D’après des informations parvenues à Amnesty International, le 27 janvier, des agents en civil ont interpellé quatre défenseurs des droits humains à environ 500 mètres de l’hôtel Parador où la délégation tenait ses réunions. Ils auraient empêché Rachid Sgheir et Ahmed Moussa, tous deux membres du Comité contre la Torture à Dakhla, d’entrer dans l’hôtel. En revanche, leurs deux compagnons, le secrétaire général de l’Association sahraouie des victimes des violations graves des droits humains commises par l’État du Maroc (ASVDH) et Mahjoub Oulad Cheikh, membre du Comité contre la Torture à Dakhla, ont été autorisés à se rendre à la rencontre prévue. Mahjoub Oulad Cheikh a affirmé qu’il avait été frappé aux jambes lors du contrôle de sécurité. En outre, Ahmed Moussa aurait été arrêté et placé en détention avant d’être libéré dans la nuit du 27 janvier. Les membres des forces de sécurité lui auraient confisqué divers effets, notamment deux téléphones portables, des rapports, des documents et une clé USB. Il n’a toujours rien récupéré à ce jour.

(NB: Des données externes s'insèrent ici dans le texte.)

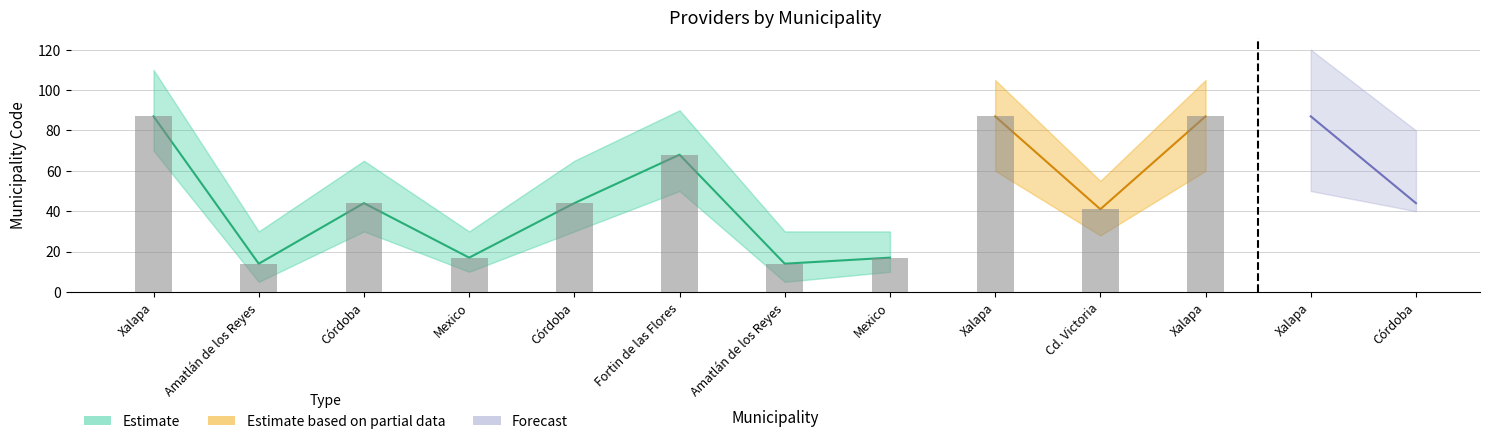

Reading left to right, list all the values displayed in this chart.

Estimate: Xalapa=87	Amatlán de los Reyes=14	Córdoba=44	Mexico=17	Córdoba=44	Fortin de las Flores=68	Amatlán de los Reyes=14	Mexico=17	Xalapa=87	Cd. Victoria=41	Xalapa=87	Xalapa=87	Córdoba=44
Estimate based on partial data: Xalapa=87	Amatlán de los Reyes=14	Córdoba=44	Mexico=17	Córdoba=44	Fortin de las Flores=68	Amatlán de los Reyes=14	Mexico=17	Xalapa=87	Cd. Victoria=41	Xalapa=87	Xalapa=87	Córdoba=44
Forecast: Xalapa=87	Amatlán de los Reyes=14	Córdoba=44	Mexico=17	Córdoba=44	Fortin de las Flores=68	Amatlán de los Reyes=14	Mexico=17	Xalapa=87	Cd. Victoria=41	Xalapa=87	Xalapa=87	Córdoba=44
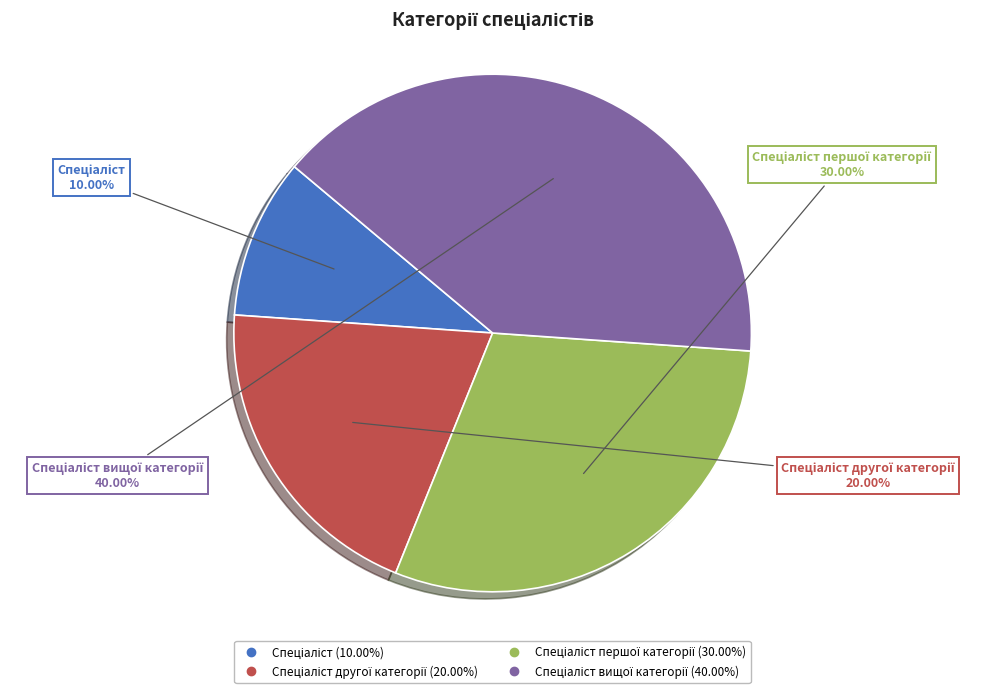

To the nearest percent, what is the difference between the largest and smallest slice percentages?

30%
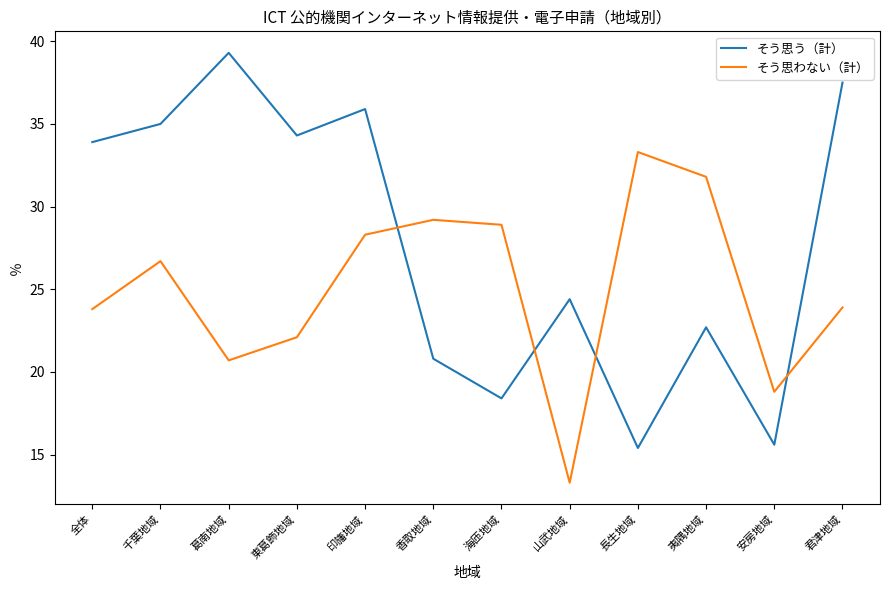

What is the maximum value for そう思わない（計）?

33.3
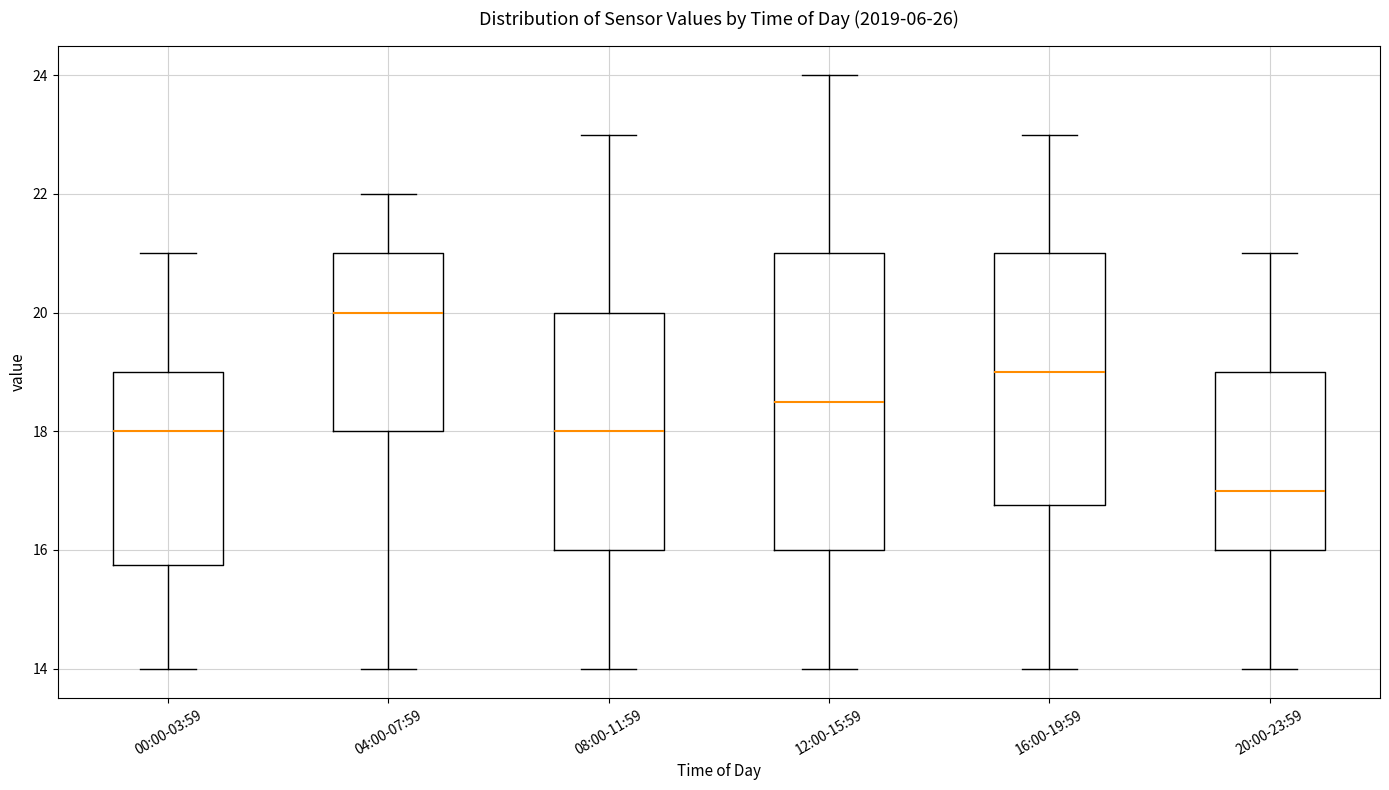

Where does the upper whisker of the box for 00:00-03:59 end on the y-axis? The values are not printed on the chart, so give them approximately, as read against the axis.

21.0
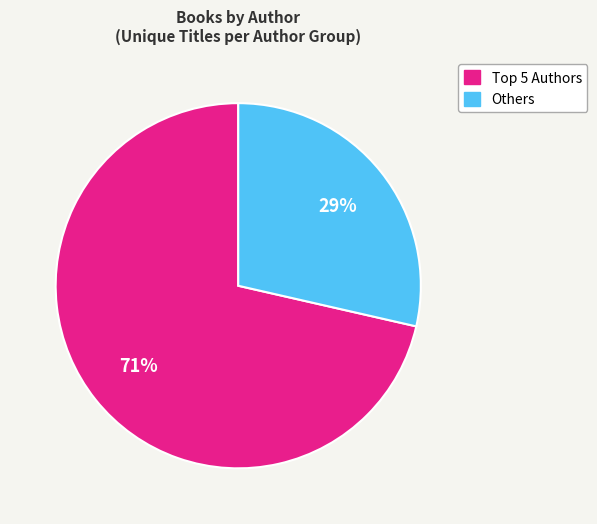

Is there a majority slice in this chart?

Yes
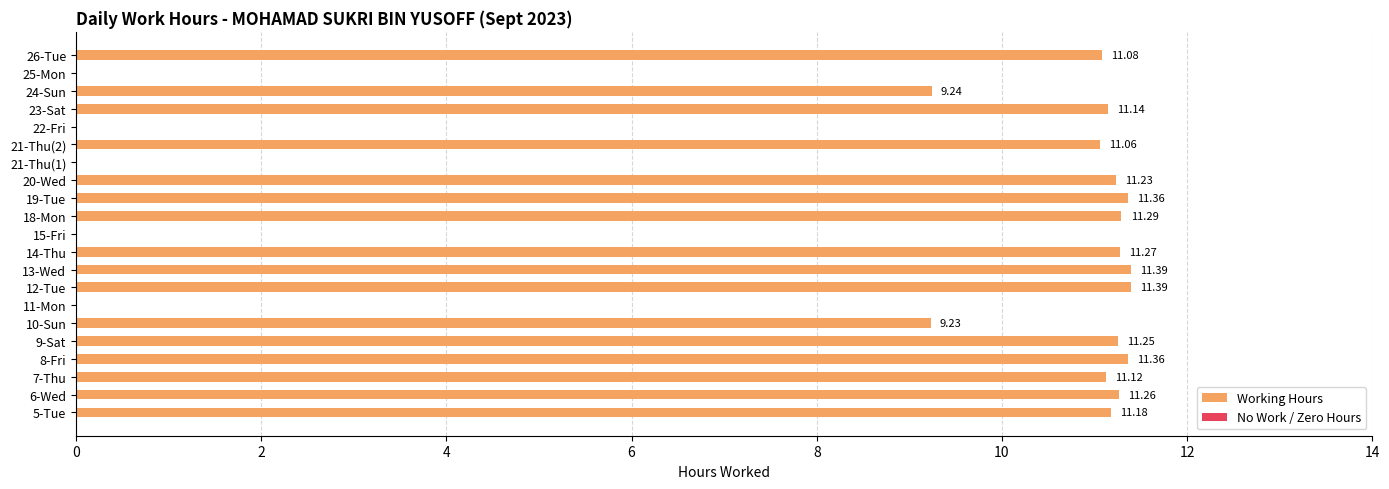

Which has a higher value, 11-Mon or 14-Thu?

14-Thu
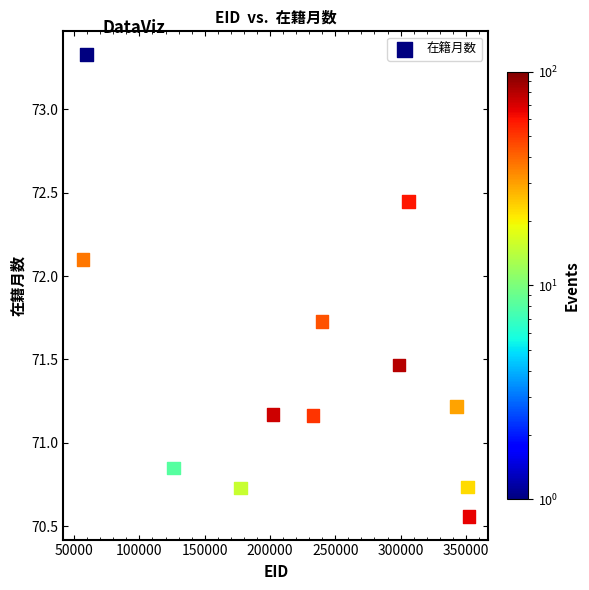

What is the range of X values (max minus min)?

295688.8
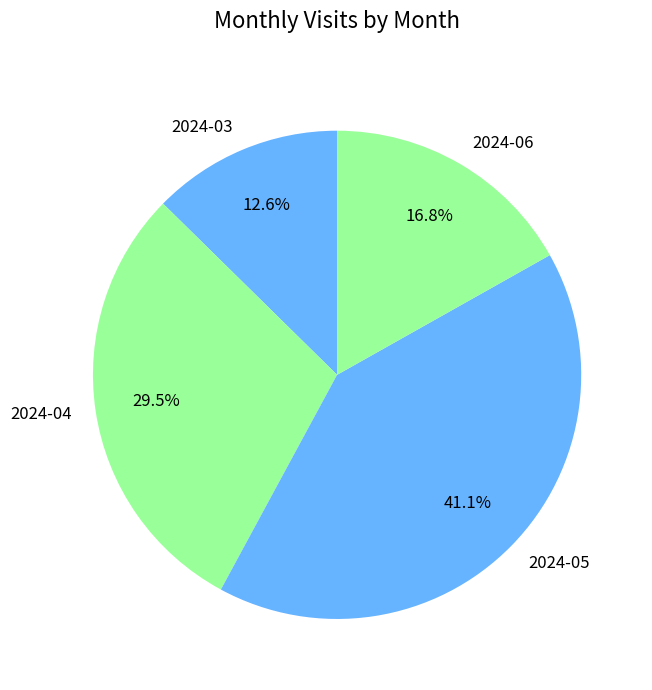

Rank the categories by value from lowest to highest.

2024-03, 2024-06, 2024-04, 2024-05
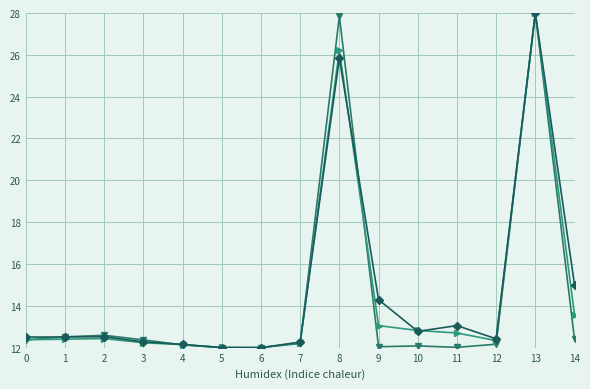

What is the greatest value displayed?

28.0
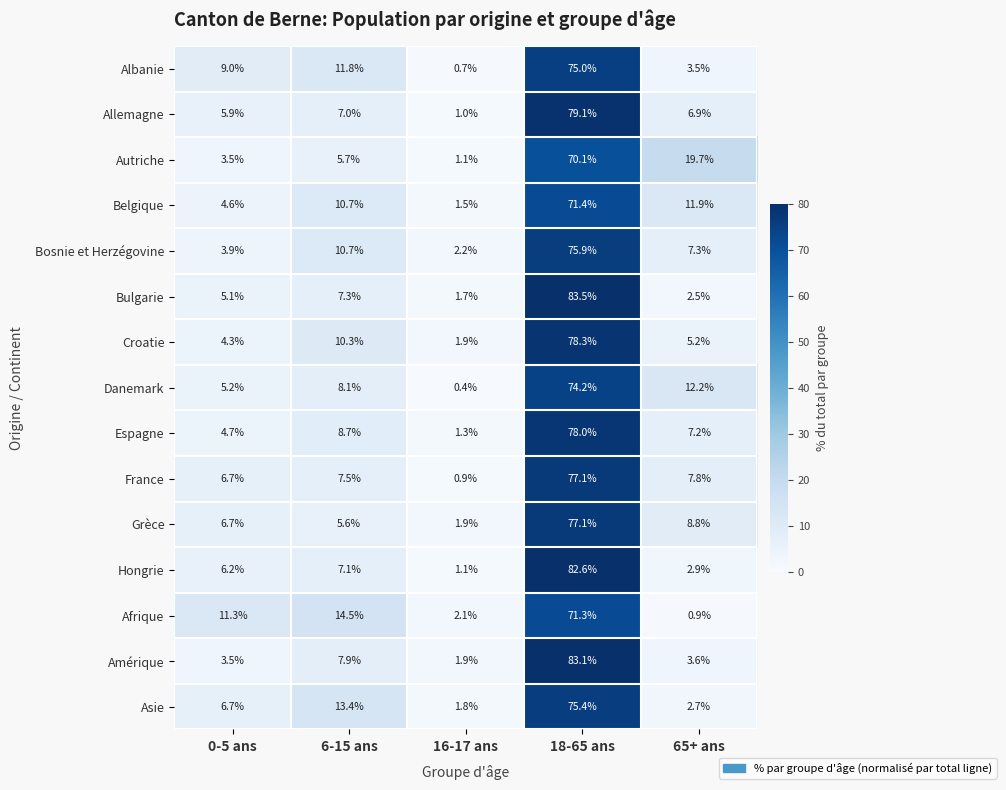

True or false: Bulgarie has a value of 83.5 at 18-65 ans.

True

Selon d’autres informations parvenues à Amnesty International, le 26 janvier, Ali Salem al Tamek, membre du Collectif des défenseurs sahraouis des droits de l’homme (CODESA) et ancien prisonnier d’opinion, a été bloqué pendant trois heures à un barrage routier entre Tan Tan et Laayoune avant d’être autorisé à se rendre à une rencontre entre des membres du CODESA et la délégation du Parlement européen.

À plusieurs reprises, Amnesty International a fait part de ses inquiétudes aux autorités marocaines au sujet des divers obstacles auxquels sont en butte les membres des organisations sahraouies de défense des droits fondamentaux parce qu’ils s’efforcent de recenser les violations passées et présentes et expriment publiquement leurs opinions sur le droit à l’autodétermination du peuple du Sahara occidental. Fait particulièrement préoccupant, le travail de ces organisations est compromis parce qu’on les prive de reconnaissance légale en usant d’obstacles administratifs à caractère politique. Les autorités locales de Laayoune ont à maintes reprises refusé d’accuser réception du dossier d’enregistrement de l’ASVDH, faisant fi de décisions de tribunaux administratifs qui s’étaient prononcés en sa faveur. Dans le même esprit, le CODESA n’a pas pu tenir son congrès fondateur le 7 octobre 2007, les autorités locales ayant refusé de consigner sa demande d’autorisation pour une réunion publique. Amnesty International ayant soulevé cette question, les autorités de Laayoune ont soutenu que le statut du CODESA en faisait sans conteste une organisation « séparatiste », au regard des positions sur le droit à l’autodétermination de ses membres.

Amnesty International demande une nouvelle fois aux autorités marocaines de s’acquitter des obligations qui leur incombent aux termes du Pacte international relatif aux droits civils et politiques (PIDCP), auquel le Maroc est partie, en respectant le droit à la liberté d’association, d’expression et de réunion.


Complément d’information

Fin 2005, la délégation ad hoc du Parlement européen décidait de mener une mission d’enquête dans la région. Mais les autorités marocaines désapprouvant sa composition, cette mission a été reportée à plusieurs reprises. Finalement reprogrammée pour novembre 2008, elle avait une nouvelle fois été repoussée, la délégation ayant semble-t-il été informée très tardivement du contenu du programme de sa visite par les autorités marocaines. Au terme de la mission qui s’est déroulée du 25 au 29 janvier, le président de la délégation ad hoc pour le Sahara occidental, Ioannis Kasoulides, s’est déclaré satisfait d’avoir pu rencontrer un certain nombre de parties prenantes, dont des représentants de l’État marocain, le Conseil consultatif des droits de l’homme (CCDH) et un large éventail d’organisations de défense des droits humains au Maroc et Sahara occidental.